Drs. Pollard and Stemp also request more details regarding the peri-arrest events and resuscitation of these patients. Much of the information requested is included in Tables 2–5. However, our study also provided these data for the patients who arrested during general anesthesia while undergoing similar surgical procedures. We propose that comparing the predisposing factors associated with survival for arrests that occur under equivalent circumstances (but different anesthetics) are the most critical results. In our series, patients who arrested under general anesthesia were more likely to have experienced hypotension than those who arrested during neuraxial block. The presenting cardiac rhythm and resuscitative efforts did not vary between groups. Importantly, cardiac arrest that occurred during neuraxial anesthesia was associated with a likelihood of survival equal to or better than an arrest during general anesthesia. We cannot determine why 50% of patients who received epinephrine did not survive despite prompt and aggressive interventions, although this has also been noted in other series (3). Autopsy diagnoses (severe coronary artery disease, massive fat, or amniotic fluid embolism) support the difficulty encountered during resuscitation.
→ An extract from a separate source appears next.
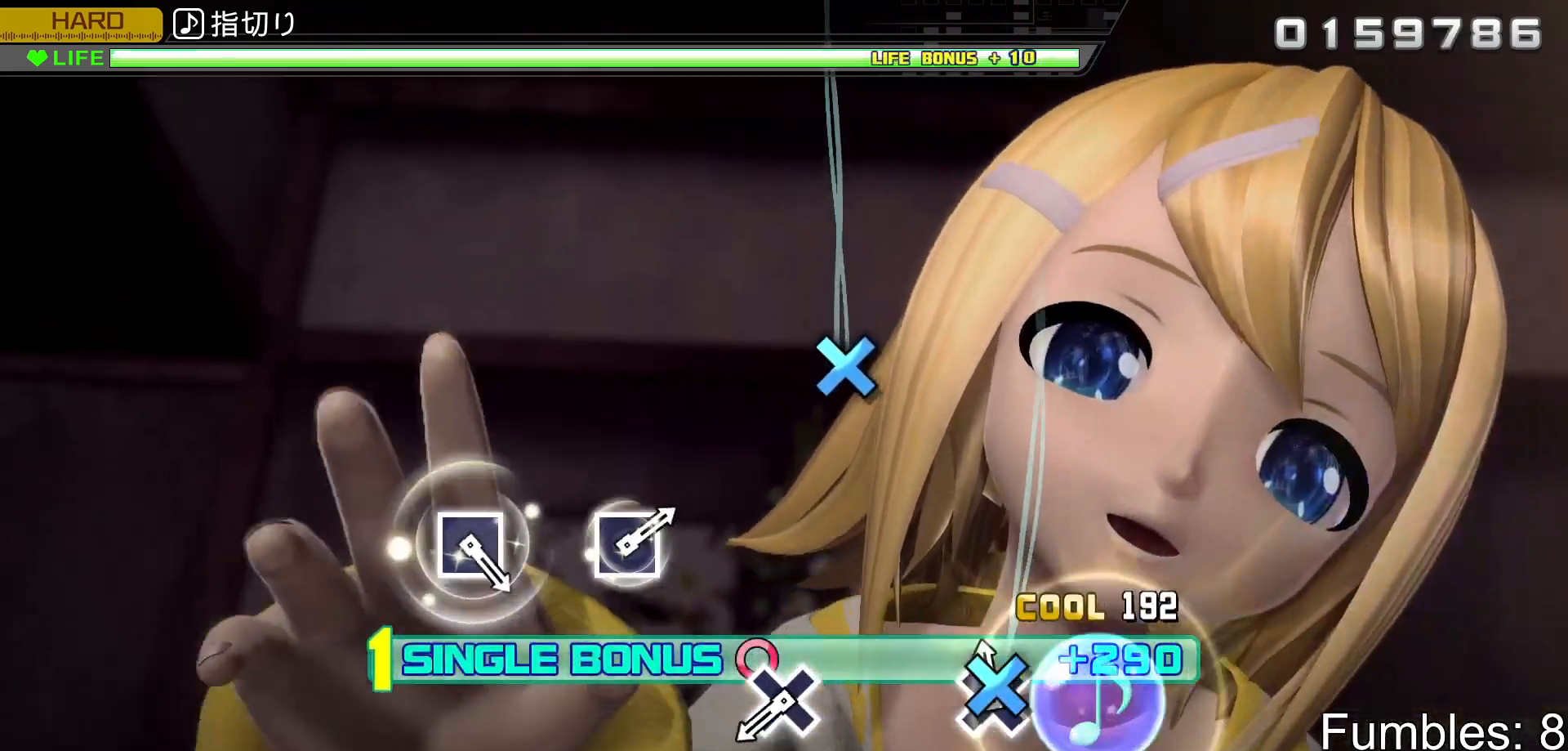
{"buttons": ["CROSS", "R2"], "left_stick": "center", "right_stick": "center", "events": [[50, "CROSS", "down"], [250, "CROSS", "up"], [450, "CROSS", "down"]]}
Finally, Dr. Lambert states that successful resuscitation may not be possible in other (non-academic) centers. Existing data indirectly support this hypothesis. In their series, Sprung et al. (4) reported that arrests during nonregular working hours had worse outcomes, indicating that availability of personnel may influence survival. Likewise, the ASA Closed Claims Database continues to accrue cases of cardiac arrest that occur in unmonitored settings (obstetric ward) and/or the diagnosis is delayed (3). Although much remains to be illuminated, the available data suggest several recurring principles: cardiac arrest during neuraxial anesthesia may not always be preventable but, if promptly recognized, it is often treatable (1,3). Thus, perioperative monitoring and vigilance remain crucial to patients undergoing neuraxial anesthesia (3).
Sandra L. Kopp, MD
Terese T. Horlocker, MD
Department of Anesthesiology
1. Kopp SL, Horlocker TT, Warner ME, et al. Cardiac arrest during neuraxial anesthesia: frequency and predisposing factors associated with survival. Anesth Analg 2005;100:855–65.
2. Caplan RA, Ward RJ, Posner K, Cheney FW. Unexpected cardiac arrest during spinal anesthesia: a closed claims analysis of predisposing factors. Anesthesiology 1988;68:5–11.
3. Lee LA, Posner KL, Domino KB, et al. Injuries associated with regional anesthesia in the 1980's and 1990's: a closed claims analysis. Anesthesiology 2004;101:143–52.
4. Sprung J, Warner ME, Contreras MG, et al. Predictors of survival following cardiac arrest in patients undergoing noncardiac surgery: a study of 518,294 patients at a tertiary referral center. Anesthesiology 2003;99:259–69.